String LCM
Description
Let's define a multiplication operation between a string $a$ and a positive integer $x$: $a \cdot x$ is the string that is a result of writing $x$ copies of $a$ one after another. For example, "abc" $\cdot~2~=$ "abcabc", "a" $\cdot~5~=$ "aaaaa".
A string $a$ is divisible by another string $b$ if there exists an integer $x$ such that $b \cdot x = a$. For example, "abababab" is divisible by "ab", but is not divisible by "ababab" or "aa".
LCM of two strings $s$ and $t$ (defined as $LCM(s, t)$) is the shortest non-empty string that is divisible by both $s$ and $t$.
You are given two strings $s$ and $t$. Find $LCM(s, t)$ or report that it does not exist. It can be shown that if $LCM(s, t)$ exists, it is unique.
The first line contains one integer $q$ ($1 \le q \le 2000$) — the number of test cases.
Each test case consists of two lines, containing strings $s$ and $t$ ($1 \le |s|, |t| \le 20$).
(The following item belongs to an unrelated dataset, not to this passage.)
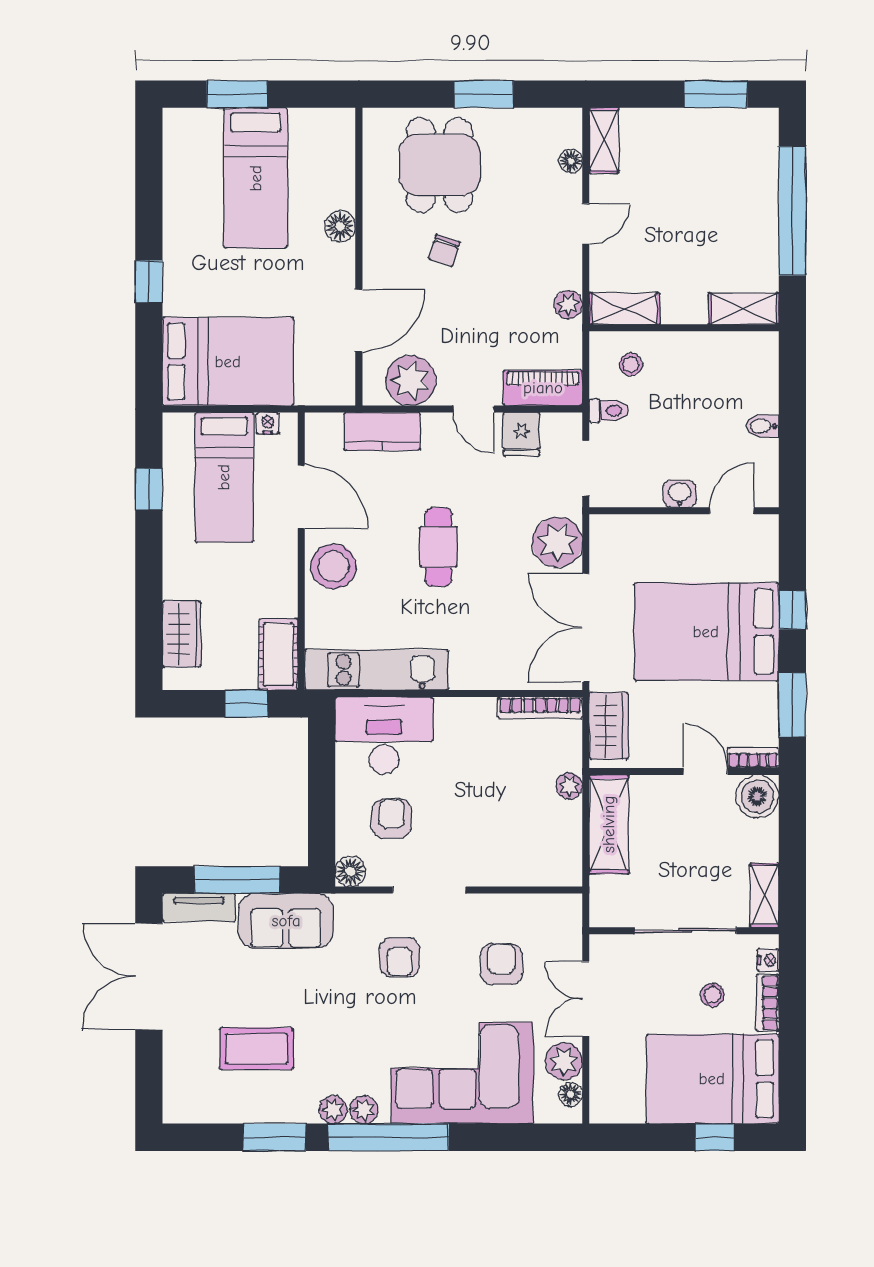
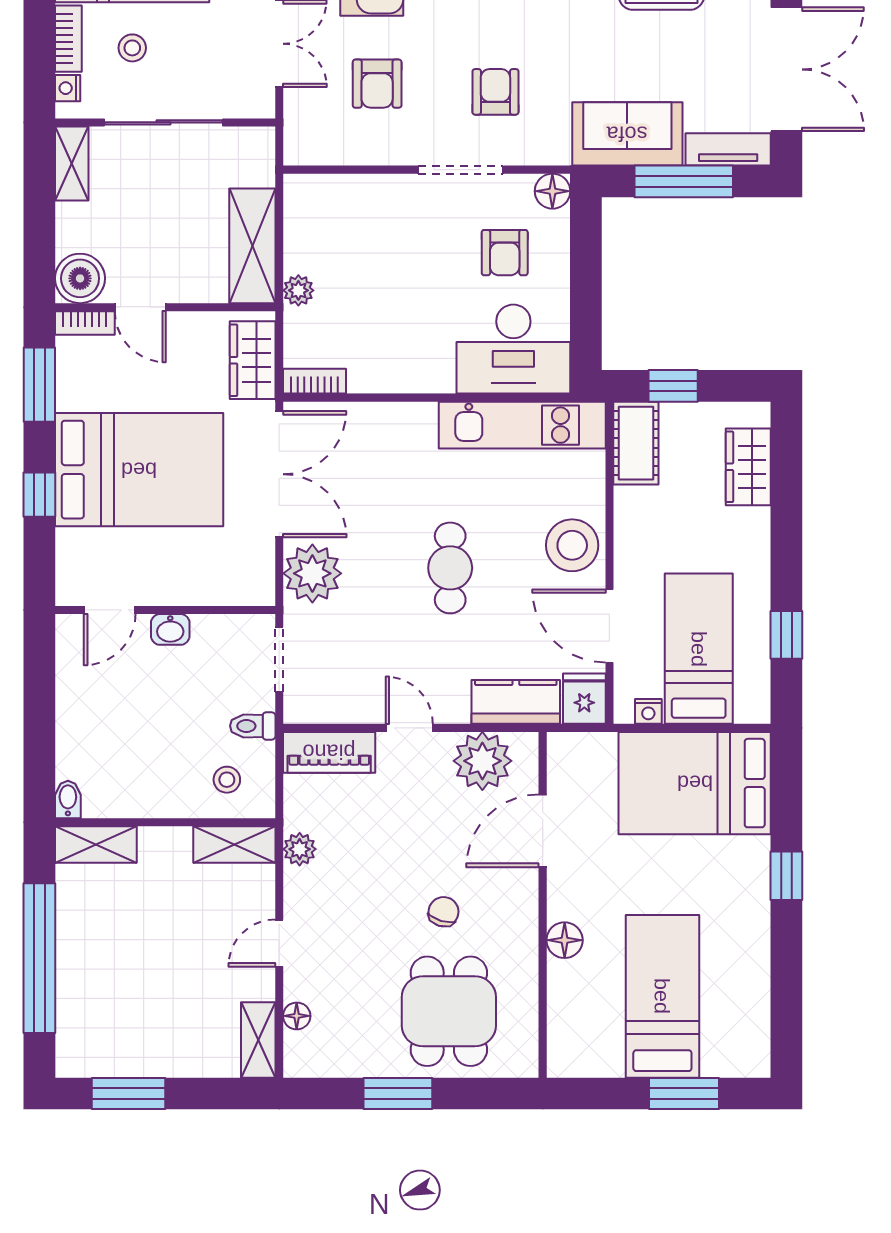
bidet: (763, 426) -> (68, 800), moved, turned -90
fridge: (521, 434) -> (584, 699), moved
bookcase: (540, 708) -> (315, 381), width x0.64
Each character in each of these strings is either 'a' or 'b'.
For each test case, print $LCM(s, t)$ if it exists; otherwise, print -1. It can be shown that if $LCM(s, t)$ exists, it is unique.
Input
The first line contains one integer $q$ ($1 \le q \le 2000$) — the number of test cases.
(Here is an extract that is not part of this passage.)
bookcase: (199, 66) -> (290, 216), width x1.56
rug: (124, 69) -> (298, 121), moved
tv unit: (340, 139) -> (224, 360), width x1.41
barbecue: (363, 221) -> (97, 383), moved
Each test case consists of two lines, containing strings $s$ and $t$ ($1 \le |s|, |t| \le 20$). Each character in each of these strings is either 'a' or 'b'.
Output
For each test case, print $LCM(s, t)$ if it exists; otherwise, print -1. It can be shown that if $LCM(s, t)$ exists, it is unique.
Samples
3
baba
ba
aa
aaa
aba
ab
baba
aaaaaa
-1
Note
In the first test case, "baba" = "baba" $\cdot~1~=$ "ba" $\cdot~2$.
In the second test case, "aaaaaa" = "aa" $\cdot~3~=$ "aaa" $\cdot~2$.